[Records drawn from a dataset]
◆ ◆ ◆ ◆
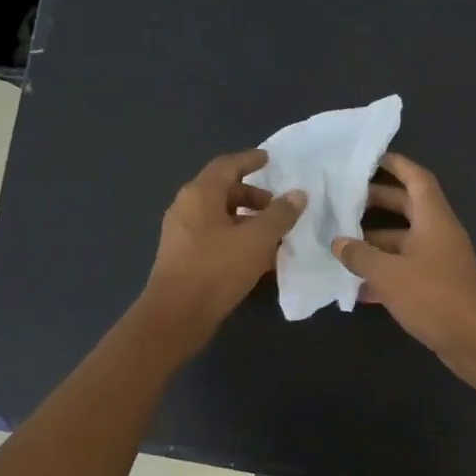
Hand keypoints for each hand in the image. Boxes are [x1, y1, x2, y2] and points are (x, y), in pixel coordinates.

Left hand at [140, 149, 304, 353]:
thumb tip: (298, 194)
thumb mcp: (257, 240)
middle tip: (277, 207)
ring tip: (272, 234)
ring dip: (246, 219)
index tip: (270, 160)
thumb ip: (280, 215)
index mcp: (199, 194)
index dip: (250, 160)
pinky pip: (213, 236)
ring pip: (218, 215)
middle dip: (252, 195)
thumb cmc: (217, 269)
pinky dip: (235, 237)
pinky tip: (255, 257)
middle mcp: (186, 207)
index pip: (227, 165)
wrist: (177, 315)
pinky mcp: (183, 256)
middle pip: (222, 190)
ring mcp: (181, 233)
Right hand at [333, 153, 475, 377]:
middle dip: (376, 203)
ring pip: (403, 241)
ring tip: (339, 242)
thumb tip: (338, 242)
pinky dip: (384, 272)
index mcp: (434, 219)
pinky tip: (356, 285)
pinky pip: (405, 269)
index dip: (396, 164)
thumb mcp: (389, 274)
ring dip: (374, 242)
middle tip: (343, 200)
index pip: (416, 178)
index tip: (369, 158)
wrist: (474, 341)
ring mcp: (439, 260)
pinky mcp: (436, 286)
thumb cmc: (433, 297)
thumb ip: (360, 255)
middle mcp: (439, 233)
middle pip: (407, 208)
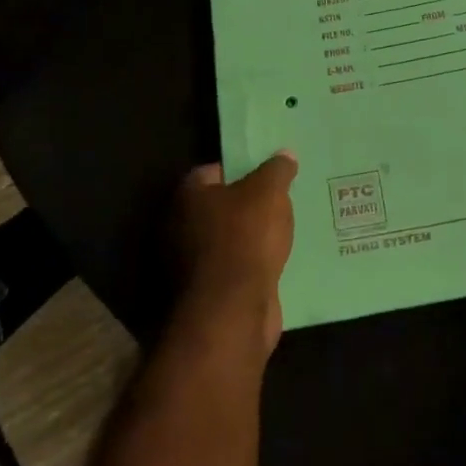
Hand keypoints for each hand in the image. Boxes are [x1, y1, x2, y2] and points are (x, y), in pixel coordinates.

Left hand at [174, 152, 297, 353]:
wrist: (233, 310)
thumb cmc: (245, 237)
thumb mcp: (269, 192)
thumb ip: (277, 170)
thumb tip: (285, 155)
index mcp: (188, 196)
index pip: (212, 171)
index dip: (240, 169)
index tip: (267, 174)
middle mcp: (180, 227)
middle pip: (219, 207)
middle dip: (247, 205)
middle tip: (280, 201)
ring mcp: (191, 264)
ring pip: (227, 241)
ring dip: (251, 239)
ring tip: (285, 230)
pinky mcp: (207, 294)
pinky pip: (234, 269)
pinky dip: (252, 266)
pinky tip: (278, 261)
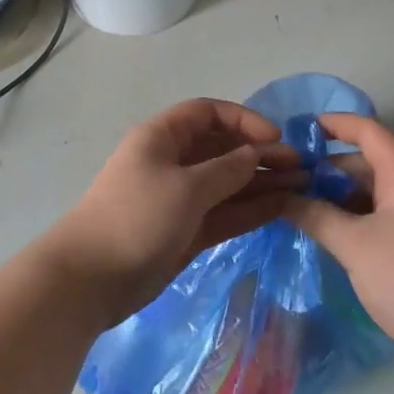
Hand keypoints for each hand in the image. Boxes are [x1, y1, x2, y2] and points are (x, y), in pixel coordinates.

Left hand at [42, 98, 305, 326]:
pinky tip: (282, 207)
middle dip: (259, 153)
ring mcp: (180, 198)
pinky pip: (224, 212)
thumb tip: (255, 153)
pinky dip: (250, 209)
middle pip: (222, 148)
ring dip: (261, 182)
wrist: (91, 280)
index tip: (276, 136)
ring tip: (302, 186)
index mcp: (163, 138)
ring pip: (227, 182)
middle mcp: (173, 162)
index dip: (243, 119)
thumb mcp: (186, 187)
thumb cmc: (136, 218)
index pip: (208, 113)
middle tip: (300, 166)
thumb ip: (227, 169)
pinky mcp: (186, 230)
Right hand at [283, 113, 393, 374]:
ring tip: (297, 206)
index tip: (303, 128)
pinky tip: (322, 235)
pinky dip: (347, 221)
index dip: (338, 123)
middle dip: (328, 166)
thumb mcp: (354, 244)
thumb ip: (316, 216)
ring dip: (336, 196)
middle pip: (367, 164)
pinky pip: (374, 222)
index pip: (371, 132)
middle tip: (289, 177)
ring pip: (369, 195)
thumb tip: (284, 198)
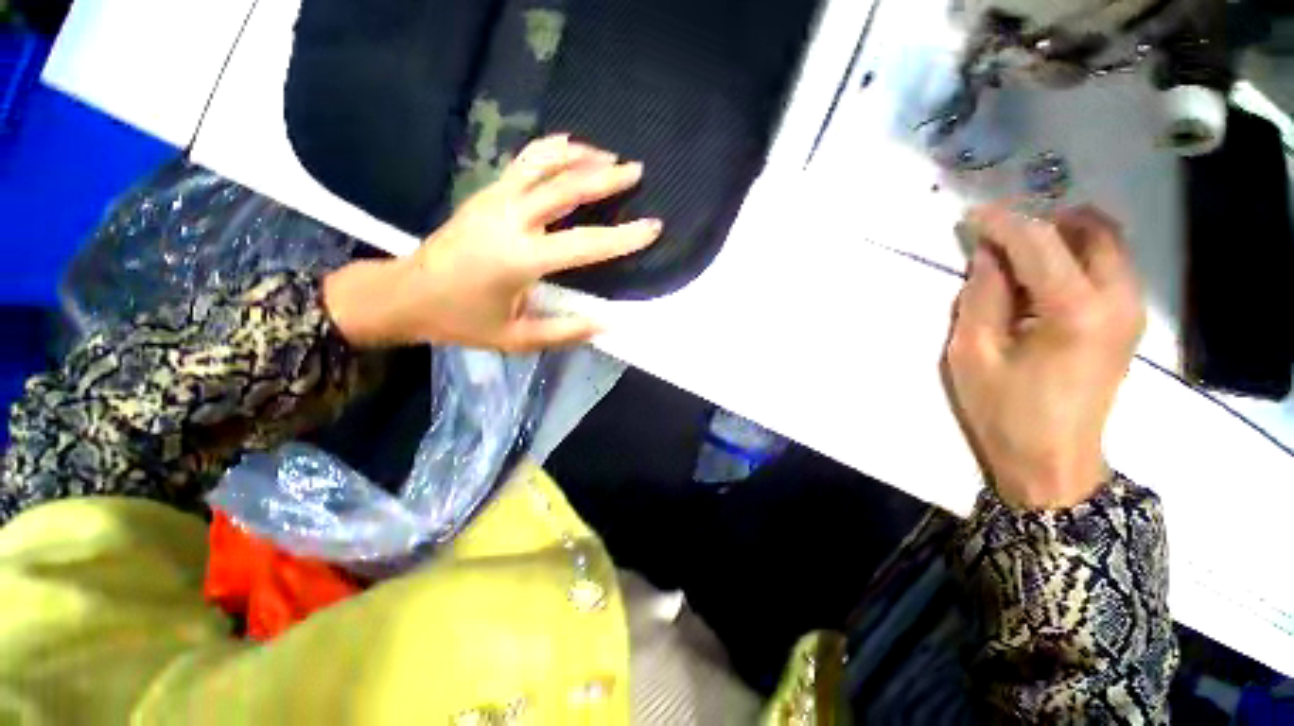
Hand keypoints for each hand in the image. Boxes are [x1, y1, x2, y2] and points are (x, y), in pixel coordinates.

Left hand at [324, 134, 661, 350]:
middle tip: (636, 172)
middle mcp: (510, 220)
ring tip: (608, 155)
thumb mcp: (517, 338)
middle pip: (566, 187)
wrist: (406, 294)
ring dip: (579, 155)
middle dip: (605, 177)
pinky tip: (567, 146)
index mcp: (520, 259)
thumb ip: (564, 332)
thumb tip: (606, 324)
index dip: (623, 237)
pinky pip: (523, 162)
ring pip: (543, 164)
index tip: (652, 227)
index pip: (585, 244)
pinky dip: (550, 150)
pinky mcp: (486, 194)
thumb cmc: (462, 320)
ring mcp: (495, 200)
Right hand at [943, 204, 1144, 509]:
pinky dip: (1077, 256)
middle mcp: (1118, 300)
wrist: (1052, 460)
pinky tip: (1042, 276)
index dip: (1003, 223)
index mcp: (1075, 310)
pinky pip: (1110, 267)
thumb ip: (981, 296)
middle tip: (1000, 234)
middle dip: (1044, 220)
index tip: (972, 216)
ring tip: (1018, 252)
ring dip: (1063, 235)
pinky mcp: (1128, 322)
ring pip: (1107, 244)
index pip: (1040, 242)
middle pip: (1092, 230)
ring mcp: (1131, 311)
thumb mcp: (972, 353)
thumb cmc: (1004, 411)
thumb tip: (987, 256)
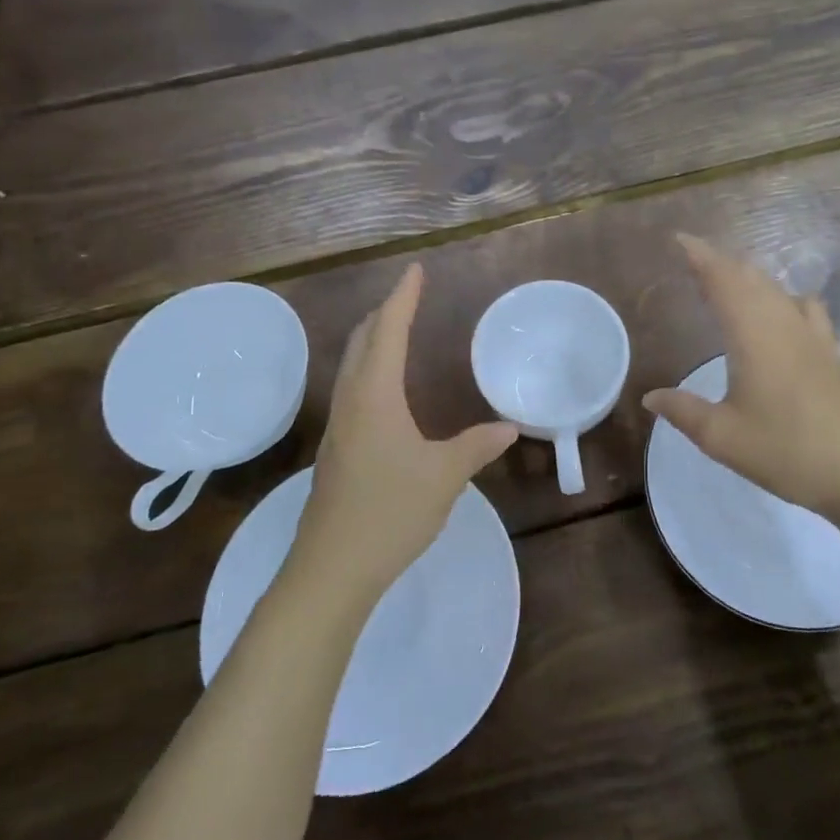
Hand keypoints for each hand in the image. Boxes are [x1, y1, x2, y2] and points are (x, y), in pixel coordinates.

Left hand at [289, 263, 517, 606]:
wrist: (331, 569)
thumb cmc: (390, 512)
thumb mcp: (444, 476)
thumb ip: (476, 446)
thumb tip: (508, 427)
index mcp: (375, 396)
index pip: (389, 331)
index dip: (403, 298)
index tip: (414, 270)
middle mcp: (351, 401)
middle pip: (362, 341)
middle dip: (384, 313)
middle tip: (408, 297)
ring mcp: (338, 427)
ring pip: (351, 366)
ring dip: (372, 340)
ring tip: (395, 332)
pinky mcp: (335, 450)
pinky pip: (352, 390)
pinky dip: (368, 369)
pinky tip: (384, 390)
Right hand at [642, 235, 839, 526]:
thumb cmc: (786, 452)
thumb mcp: (722, 437)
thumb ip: (683, 411)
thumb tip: (650, 396)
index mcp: (752, 335)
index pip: (723, 280)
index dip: (700, 256)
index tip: (679, 240)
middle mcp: (783, 324)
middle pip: (750, 278)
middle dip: (720, 263)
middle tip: (694, 261)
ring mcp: (812, 336)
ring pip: (777, 289)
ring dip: (749, 278)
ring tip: (728, 282)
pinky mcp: (831, 353)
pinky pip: (804, 307)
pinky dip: (782, 297)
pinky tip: (782, 312)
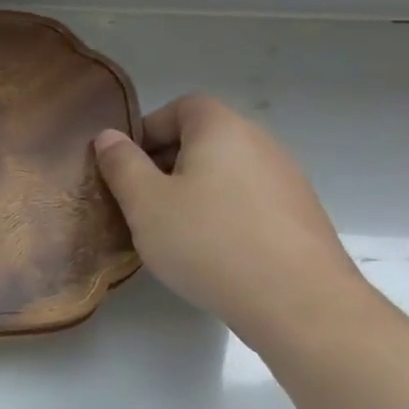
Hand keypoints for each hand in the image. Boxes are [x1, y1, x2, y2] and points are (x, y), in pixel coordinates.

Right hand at [94, 95, 364, 345]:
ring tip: (171, 229)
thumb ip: (122, 164)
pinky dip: (222, 212)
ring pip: (225, 171)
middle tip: (140, 200)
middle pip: (204, 138)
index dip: (148, 129)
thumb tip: (108, 136)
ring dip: (193, 190)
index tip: (126, 165)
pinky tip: (209, 250)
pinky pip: (247, 199)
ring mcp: (286, 180)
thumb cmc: (208, 241)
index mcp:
◆ ◆ ◆ ◆
> _ACTION ITEM_
Beginning with the line that contains "index mcp: (375, 396)", repeat every remaining line of the data exactly, the last line included, and omit pictures.

> _TASK SOLUTION_
index mcp: (375, 396)
index pip: (389, 331)
index dip: (403, 298)
index tip: (414, 270)
middle mcp: (351, 401)
middle pip: (362, 341)
middle dip: (384, 313)
middle tip: (408, 297)
ring mcp: (338, 427)
ring pip: (351, 366)
ring dip: (372, 340)
ring tip: (395, 332)
pinky mcp: (335, 450)
pinky pip: (352, 390)
pinky dip: (368, 369)
pinky tip: (384, 390)
Right hand at [642, 235, 839, 526]:
thumb cmc: (786, 452)
thumb mcp: (722, 437)
thumb ip: (683, 411)
thumb tip: (650, 396)
index mcp: (752, 335)
index pip: (723, 280)
index dip: (700, 256)
index tip: (679, 240)
middle mcp: (783, 324)
middle pip: (750, 278)
middle dip: (720, 263)
middle tip: (694, 261)
ring mcp: (812, 336)
ring pip: (777, 289)
ring dip: (749, 278)
ring tip: (728, 282)
pinky mcp: (831, 353)
pinky pip: (804, 307)
pinky dip: (782, 297)
pinky tip: (782, 312)
Hand keypoints for each hand in the image. Boxes are [x1, y1, x2, y2] and points are (x, y), in pixel coordinates.

Right hand at [94, 95, 364, 345]:
ring tip: (171, 229)
thumb ip: (122, 164)
pinky dip: (222, 212)
ring pip: (225, 171)
middle tip: (140, 200)
middle pip: (204, 138)
index dip: (148, 129)
thumb tip: (108, 136)
ring dip: (193, 190)
index tip: (126, 165)
pinky tip: (209, 250)
pinky pip: (247, 199)
ring mcp: (286, 180)
thumb cmc: (208, 241)
index mcp:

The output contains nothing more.